■ WORK ORDER ■
Your answer must consist of exactly the lines below, starting with the line with "left elbow: (134, 302)" and going on through the line with "left wrist: (139, 321)", and nothing else.

(Stored data entries)
····················

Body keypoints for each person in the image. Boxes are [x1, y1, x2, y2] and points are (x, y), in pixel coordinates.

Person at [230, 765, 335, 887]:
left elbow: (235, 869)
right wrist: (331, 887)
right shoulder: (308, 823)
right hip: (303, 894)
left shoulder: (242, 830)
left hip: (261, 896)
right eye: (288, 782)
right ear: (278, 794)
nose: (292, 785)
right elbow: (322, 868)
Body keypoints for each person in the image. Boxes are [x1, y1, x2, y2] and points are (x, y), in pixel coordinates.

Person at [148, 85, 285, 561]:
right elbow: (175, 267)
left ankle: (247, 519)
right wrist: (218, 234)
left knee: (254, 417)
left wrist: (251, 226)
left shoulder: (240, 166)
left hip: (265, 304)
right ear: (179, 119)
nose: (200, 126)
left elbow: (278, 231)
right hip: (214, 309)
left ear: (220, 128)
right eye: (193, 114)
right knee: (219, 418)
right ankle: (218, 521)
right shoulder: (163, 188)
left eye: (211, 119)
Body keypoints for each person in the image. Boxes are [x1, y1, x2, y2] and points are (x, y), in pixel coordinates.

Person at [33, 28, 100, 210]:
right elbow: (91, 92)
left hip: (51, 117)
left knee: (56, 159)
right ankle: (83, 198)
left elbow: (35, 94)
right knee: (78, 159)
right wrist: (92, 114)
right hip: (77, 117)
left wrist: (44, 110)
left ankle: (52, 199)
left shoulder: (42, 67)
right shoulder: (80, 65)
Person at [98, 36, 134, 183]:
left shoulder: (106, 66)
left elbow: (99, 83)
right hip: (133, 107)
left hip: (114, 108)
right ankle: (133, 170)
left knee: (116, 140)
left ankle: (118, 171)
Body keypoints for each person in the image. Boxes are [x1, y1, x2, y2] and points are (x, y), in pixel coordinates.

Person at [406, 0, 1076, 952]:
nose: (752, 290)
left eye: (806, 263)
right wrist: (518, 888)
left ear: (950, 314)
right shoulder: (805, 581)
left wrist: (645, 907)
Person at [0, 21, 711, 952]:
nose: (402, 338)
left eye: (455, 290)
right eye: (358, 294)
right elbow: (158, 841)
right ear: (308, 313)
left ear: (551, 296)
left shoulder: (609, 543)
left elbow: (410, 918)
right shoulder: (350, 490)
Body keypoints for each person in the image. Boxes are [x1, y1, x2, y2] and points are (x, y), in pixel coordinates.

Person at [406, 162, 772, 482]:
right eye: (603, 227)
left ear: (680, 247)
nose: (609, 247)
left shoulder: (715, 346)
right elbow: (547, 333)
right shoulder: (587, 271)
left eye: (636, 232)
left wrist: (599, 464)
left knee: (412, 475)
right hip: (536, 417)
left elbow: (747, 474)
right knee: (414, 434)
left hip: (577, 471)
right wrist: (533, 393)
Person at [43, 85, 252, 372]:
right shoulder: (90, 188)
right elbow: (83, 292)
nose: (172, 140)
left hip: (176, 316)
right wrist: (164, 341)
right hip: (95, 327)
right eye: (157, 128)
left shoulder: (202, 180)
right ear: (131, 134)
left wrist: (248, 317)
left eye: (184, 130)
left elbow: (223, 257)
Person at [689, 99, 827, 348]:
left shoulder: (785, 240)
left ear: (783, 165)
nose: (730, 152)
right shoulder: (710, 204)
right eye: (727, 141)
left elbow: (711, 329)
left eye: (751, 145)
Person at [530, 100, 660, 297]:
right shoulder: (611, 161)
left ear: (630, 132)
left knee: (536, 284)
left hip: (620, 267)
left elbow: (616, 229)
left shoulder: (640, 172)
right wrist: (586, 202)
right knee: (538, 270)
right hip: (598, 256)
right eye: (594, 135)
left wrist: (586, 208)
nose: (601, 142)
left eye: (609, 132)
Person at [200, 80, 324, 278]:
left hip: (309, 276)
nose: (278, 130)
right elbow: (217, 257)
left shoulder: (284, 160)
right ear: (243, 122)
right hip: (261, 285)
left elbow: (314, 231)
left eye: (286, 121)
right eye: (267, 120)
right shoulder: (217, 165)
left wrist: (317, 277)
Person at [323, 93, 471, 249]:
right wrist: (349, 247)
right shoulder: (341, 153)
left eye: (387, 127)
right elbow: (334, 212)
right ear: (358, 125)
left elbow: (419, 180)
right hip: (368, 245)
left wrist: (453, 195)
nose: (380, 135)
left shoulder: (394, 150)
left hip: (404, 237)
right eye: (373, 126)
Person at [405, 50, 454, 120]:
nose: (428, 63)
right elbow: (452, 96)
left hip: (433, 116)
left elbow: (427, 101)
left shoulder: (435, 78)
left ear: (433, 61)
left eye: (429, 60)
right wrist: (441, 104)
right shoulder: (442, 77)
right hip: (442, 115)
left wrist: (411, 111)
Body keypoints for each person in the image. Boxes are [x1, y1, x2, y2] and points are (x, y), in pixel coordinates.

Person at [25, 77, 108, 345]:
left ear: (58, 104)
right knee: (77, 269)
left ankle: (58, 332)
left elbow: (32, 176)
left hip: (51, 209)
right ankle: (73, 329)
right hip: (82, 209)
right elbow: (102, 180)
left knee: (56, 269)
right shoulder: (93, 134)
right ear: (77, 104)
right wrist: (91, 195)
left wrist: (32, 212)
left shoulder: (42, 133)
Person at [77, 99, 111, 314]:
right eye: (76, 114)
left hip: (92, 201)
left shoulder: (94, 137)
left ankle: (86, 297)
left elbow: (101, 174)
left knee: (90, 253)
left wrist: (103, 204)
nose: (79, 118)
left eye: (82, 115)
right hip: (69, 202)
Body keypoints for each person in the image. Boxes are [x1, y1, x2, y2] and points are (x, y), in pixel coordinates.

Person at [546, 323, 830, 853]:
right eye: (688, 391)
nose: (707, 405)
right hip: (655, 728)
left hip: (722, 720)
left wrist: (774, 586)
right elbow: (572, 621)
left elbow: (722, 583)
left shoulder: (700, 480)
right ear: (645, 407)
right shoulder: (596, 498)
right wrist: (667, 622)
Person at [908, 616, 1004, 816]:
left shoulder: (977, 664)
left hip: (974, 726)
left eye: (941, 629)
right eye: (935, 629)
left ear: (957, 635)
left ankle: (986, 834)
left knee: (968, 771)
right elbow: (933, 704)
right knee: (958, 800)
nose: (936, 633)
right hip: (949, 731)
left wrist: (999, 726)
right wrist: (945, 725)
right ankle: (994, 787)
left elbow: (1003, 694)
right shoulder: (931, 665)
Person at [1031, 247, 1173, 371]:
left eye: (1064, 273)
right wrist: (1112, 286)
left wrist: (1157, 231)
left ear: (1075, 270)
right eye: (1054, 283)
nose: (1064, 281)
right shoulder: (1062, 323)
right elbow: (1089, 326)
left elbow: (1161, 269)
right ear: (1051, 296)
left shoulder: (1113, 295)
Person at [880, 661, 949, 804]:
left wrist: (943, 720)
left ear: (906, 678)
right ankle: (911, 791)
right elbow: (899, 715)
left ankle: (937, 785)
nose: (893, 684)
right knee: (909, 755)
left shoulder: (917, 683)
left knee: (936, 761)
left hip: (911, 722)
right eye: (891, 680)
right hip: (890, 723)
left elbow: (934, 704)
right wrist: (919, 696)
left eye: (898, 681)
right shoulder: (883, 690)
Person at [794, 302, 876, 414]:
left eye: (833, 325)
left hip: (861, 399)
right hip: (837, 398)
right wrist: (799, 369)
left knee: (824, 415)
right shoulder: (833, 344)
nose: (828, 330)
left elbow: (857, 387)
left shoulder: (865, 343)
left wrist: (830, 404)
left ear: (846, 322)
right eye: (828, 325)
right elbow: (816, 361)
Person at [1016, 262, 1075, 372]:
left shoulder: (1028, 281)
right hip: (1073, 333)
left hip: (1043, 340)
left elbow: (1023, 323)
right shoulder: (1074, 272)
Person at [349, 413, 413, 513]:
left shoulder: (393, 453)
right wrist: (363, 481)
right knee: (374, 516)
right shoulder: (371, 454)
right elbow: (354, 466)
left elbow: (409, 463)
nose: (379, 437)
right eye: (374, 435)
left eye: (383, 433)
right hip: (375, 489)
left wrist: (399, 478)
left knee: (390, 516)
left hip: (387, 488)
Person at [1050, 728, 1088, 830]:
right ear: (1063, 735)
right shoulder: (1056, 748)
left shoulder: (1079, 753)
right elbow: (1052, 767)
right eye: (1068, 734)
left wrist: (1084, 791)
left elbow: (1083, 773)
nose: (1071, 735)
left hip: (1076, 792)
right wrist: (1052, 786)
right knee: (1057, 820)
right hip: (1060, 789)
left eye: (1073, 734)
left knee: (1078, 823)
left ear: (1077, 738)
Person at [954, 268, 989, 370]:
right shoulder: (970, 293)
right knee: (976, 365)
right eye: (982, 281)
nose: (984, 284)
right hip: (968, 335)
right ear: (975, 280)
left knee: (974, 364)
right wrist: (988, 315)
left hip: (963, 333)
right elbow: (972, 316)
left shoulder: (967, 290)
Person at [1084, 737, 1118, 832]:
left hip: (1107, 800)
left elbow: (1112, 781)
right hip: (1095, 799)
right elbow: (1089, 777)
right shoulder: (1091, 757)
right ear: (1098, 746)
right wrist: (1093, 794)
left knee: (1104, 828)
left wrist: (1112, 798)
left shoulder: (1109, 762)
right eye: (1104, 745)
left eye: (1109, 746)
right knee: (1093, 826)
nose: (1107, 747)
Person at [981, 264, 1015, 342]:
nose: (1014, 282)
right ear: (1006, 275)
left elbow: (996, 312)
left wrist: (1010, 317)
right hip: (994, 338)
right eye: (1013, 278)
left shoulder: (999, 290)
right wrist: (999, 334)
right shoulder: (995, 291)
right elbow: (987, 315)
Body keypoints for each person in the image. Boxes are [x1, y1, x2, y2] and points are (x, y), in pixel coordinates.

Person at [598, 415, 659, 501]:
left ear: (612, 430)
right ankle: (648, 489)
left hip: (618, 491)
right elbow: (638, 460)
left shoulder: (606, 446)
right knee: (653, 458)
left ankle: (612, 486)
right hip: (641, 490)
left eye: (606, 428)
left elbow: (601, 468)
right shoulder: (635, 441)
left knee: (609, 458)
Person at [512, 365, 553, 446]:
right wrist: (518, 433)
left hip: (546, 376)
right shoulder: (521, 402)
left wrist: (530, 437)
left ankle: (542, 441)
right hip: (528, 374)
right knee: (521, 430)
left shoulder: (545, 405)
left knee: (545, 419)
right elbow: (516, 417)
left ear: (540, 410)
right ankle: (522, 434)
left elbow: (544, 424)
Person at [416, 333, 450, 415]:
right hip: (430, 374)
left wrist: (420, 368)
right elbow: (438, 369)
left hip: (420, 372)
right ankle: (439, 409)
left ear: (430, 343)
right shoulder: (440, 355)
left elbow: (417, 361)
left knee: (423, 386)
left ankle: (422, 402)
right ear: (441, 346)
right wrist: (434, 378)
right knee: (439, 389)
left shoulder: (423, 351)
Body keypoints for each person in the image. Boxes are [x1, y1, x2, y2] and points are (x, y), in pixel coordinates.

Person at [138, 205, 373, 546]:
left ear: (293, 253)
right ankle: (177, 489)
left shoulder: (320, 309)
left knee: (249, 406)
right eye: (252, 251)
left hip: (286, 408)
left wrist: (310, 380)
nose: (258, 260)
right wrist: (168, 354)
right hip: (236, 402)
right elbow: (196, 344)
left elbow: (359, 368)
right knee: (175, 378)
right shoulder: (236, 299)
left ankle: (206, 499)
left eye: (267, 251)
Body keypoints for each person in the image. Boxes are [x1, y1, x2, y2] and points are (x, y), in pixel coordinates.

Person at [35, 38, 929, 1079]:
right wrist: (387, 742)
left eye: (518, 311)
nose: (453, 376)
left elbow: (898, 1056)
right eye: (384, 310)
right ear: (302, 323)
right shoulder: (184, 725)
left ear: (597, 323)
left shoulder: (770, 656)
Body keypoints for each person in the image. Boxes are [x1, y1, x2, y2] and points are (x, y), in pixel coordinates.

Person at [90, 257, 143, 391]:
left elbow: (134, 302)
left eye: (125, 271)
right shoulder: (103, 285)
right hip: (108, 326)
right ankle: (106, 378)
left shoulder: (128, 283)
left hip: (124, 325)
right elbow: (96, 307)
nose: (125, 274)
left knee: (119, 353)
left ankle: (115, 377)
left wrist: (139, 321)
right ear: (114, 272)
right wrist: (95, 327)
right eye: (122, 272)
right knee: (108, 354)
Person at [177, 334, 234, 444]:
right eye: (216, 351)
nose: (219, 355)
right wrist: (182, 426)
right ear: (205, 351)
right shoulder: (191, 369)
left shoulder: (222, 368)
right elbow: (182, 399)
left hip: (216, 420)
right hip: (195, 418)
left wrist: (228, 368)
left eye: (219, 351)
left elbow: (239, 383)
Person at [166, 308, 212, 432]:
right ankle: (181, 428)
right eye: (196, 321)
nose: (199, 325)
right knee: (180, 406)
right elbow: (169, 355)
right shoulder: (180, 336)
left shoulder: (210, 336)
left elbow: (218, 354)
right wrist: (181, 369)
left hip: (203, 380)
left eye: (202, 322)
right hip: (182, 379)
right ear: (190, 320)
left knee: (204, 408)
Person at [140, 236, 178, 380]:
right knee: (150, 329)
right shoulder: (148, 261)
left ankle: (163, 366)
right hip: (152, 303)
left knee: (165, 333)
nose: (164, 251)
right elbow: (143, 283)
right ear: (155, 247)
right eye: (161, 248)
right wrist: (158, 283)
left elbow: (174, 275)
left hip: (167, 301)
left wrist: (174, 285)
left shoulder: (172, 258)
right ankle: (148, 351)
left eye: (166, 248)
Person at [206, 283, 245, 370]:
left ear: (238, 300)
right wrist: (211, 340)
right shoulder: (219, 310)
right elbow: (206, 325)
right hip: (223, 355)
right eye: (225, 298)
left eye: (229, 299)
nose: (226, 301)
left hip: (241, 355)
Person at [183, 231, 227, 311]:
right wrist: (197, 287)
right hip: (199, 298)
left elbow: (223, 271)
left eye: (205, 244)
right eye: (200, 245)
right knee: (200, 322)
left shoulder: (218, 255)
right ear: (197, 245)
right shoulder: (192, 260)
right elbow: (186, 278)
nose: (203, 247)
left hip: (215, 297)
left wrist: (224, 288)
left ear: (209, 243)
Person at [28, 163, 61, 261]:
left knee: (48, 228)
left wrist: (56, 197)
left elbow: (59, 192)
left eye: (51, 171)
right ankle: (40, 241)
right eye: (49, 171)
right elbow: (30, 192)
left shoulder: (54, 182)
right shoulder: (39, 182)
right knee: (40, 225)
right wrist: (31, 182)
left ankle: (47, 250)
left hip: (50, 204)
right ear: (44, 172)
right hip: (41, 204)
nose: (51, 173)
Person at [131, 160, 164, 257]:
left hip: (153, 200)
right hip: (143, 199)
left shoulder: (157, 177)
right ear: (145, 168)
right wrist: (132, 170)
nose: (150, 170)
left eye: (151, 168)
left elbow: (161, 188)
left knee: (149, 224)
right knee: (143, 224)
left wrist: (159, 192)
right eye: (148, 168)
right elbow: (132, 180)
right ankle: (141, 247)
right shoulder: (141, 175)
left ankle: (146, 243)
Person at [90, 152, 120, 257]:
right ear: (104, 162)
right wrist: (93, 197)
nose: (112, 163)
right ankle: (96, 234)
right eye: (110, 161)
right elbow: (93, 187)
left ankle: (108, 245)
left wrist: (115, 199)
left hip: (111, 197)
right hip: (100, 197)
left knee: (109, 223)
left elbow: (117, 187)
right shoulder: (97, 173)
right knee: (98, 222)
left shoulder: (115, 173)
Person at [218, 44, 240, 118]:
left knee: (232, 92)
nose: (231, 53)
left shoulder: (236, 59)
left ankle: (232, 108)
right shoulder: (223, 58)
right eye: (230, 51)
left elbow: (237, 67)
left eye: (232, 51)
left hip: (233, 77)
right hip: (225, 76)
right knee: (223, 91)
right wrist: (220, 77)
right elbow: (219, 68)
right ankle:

····················

■ OUTPUT BELOW ■
left elbow: (134, 302)
left eye: (125, 271)
right shoulder: (103, 285)
right hip: (108, 326)
right ankle: (106, 378)
left shoulder: (128, 283)
left hip: (124, 325)
right elbow: (96, 307)
nose: (125, 274)
left knee: (119, 353)
left ankle: (115, 377)
left wrist: (139, 321)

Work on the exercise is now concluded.